"Economic factors, such as gas prices and the housing market, are changing shoppers' habits drastically," says Scott Marden, director of marketing research at the Baltimore-based Vertis. "More than 90% are affected, and many are shopping closer to home, stocking up more and combining shopping trips."
The company says there are other big changes afoot. In the last four years, the chief grocery shoppers in families are "showing great receptivity to grocery stores' prepared meals, increasing from 28% in 2004 to 40% in 2008."
And in just two years, there has been a considerable shift in adults who judge a store by its parts: "There's been a 5 percentage point increase in the number of adults that listed a department other than meat and produce as the determining factor in where they shop for groceries," he says. "Organic and seafood are showing signs of increased importance." What it means, he says, is that shoppers are increasingly looking to make fewer trips to the store, and to do one-stop shopping.

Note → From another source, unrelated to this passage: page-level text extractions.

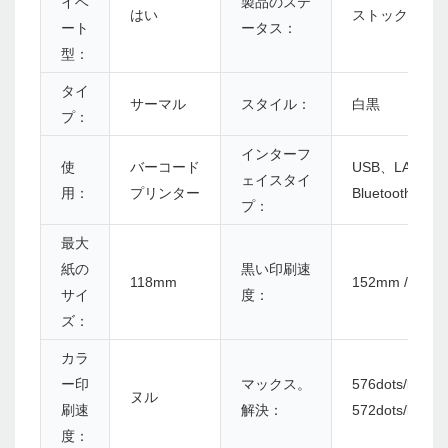
イベ
製品のステ
はい
ストック
ート
ータス：
型：
タイ
サーマル
スタイル：
白黒
プ：
インターフ
使
バーコード
USB、LAN、
ェイスタイ
用：
プリンター
Bluetooth、WiF
プ：
最大
紙の
黒い印刷速
118mm
152mm / s
サイ
度：
ズ：
カラ
ー印
マックス。
576dots/line
ヌル
刷速
解決：
572dots/line
度：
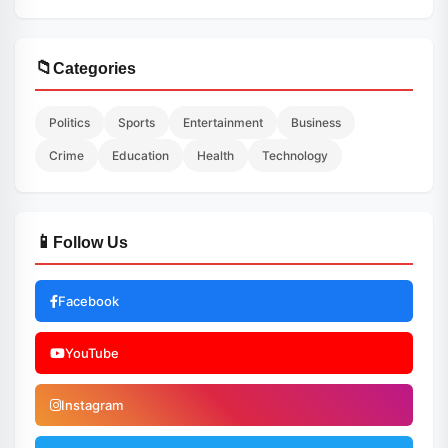
📁
Categories
Politics
Sports
Entertainment
Business
Crime
Education
Health
Technology
📱
Follow Us
Facebook
YouTube
Instagram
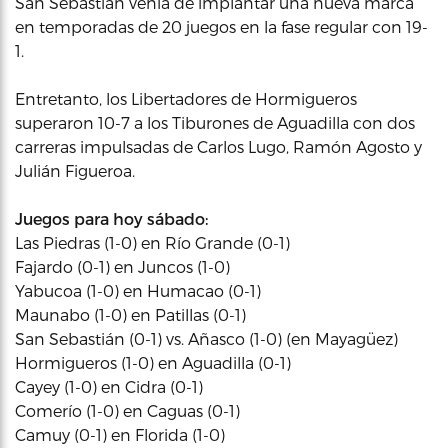
San Sebastián venía de implantar una nueva marca
en temporadas de 20 juegos en la fase regular con 19-
1.
Entretanto, los Libertadores de Hormigueros
superaron 10-7 a los Tiburones de Aguadilla con dos
carreras impulsadas de Carlos Lugo, Ramón Agosto y
Julián Figueroa.
Juegos para hoy sábado:
Las Piedras (1-0) en Río Grande (0-1)
Fajardo (0-1) en Juncos (1-0)
Yabucoa (1-0) en Humacao (0-1)
Maunabo (1-0) en Patillas (0-1)
San Sebastián (0-1) vs. Añasco (1-0) (en Mayagüez)
Hormigueros (1-0) en Aguadilla (0-1)
Cayey (1-0) en Cidra (0-1)
Comerío (1-0) en Caguas (0-1)
Camuy (0-1) en Florida (1-0)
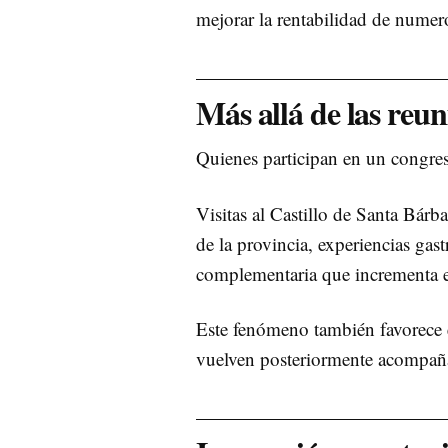
mejorar la rentabilidad de numer
Más allá de las reun
Quienes participan en un congres
Visitas al Castillo de Santa Bárba
de la provincia, experiencias gas
complementaria que incrementa el
Este fenómeno también favorece 
vuelven posteriormente acompañad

The survey also found some significant shifts in the media shoppers use before they go shopping. "While grocery insert readership has held steady more than four years, the percentage of adults using them to decide where to shop has increased significantly, from 52% in 2004 to 59% in 2008." And the number of shoppers who get help from the Internet has doubled in four years.
It also found gender differences, noting that women are paying closest attention to rising food prices. Almost half of all chief female shoppers say that price-related offerings--including the lowest everyday prices, best advertised specials and store coupons-- are the most important factor in choosing where to shop.
Men, on the other hand, are more likely to make a choice based on convenience.